* Task goal: Output the lines starting at the one containing "están impactando sobre los consumidores de la" and ending with the one containing "España, en el", both included, as a JSON list of strings with one string per line and blank lines omitted.

* Records excerpted from a collection:
──────
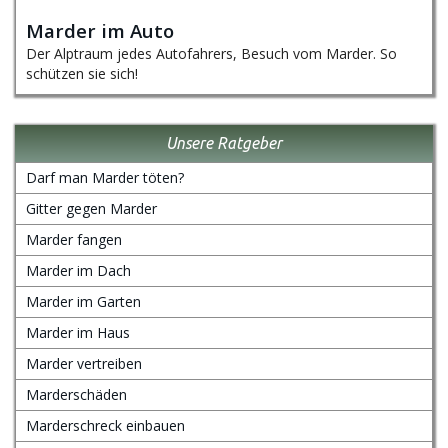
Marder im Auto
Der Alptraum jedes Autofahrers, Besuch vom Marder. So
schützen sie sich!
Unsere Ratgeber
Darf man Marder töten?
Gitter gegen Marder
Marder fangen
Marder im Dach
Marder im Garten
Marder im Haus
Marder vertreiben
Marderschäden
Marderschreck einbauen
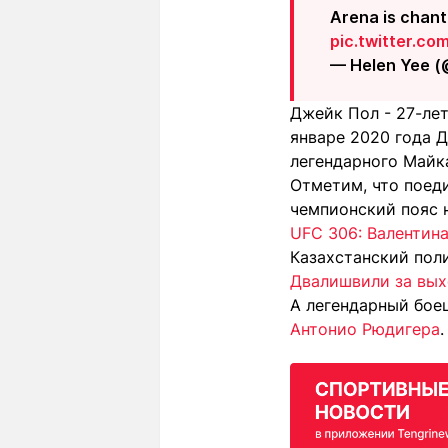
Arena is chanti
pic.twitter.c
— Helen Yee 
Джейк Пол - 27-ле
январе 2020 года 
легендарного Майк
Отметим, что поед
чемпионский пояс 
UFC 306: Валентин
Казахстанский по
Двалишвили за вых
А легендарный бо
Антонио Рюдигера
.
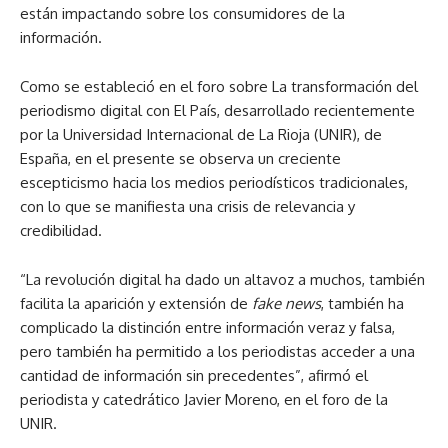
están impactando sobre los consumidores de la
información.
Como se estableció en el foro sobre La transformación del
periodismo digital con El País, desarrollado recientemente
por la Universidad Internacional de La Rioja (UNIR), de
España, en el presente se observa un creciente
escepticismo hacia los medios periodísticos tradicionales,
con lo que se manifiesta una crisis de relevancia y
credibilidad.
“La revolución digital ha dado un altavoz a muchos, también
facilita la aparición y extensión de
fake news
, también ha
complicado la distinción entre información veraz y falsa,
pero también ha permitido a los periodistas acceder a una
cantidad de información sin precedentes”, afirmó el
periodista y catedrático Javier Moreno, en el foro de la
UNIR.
──────
* Result below:
[
  "están impactando sobre los consumidores de la",
  "información.",
  "Como se estableció en el foro sobre La transformación del",
  "periodismo digital con El País, desarrollado recientemente",
  "por la Universidad Internacional de La Rioja (UNIR), de",
  "España, en el presente se observa un creciente"
]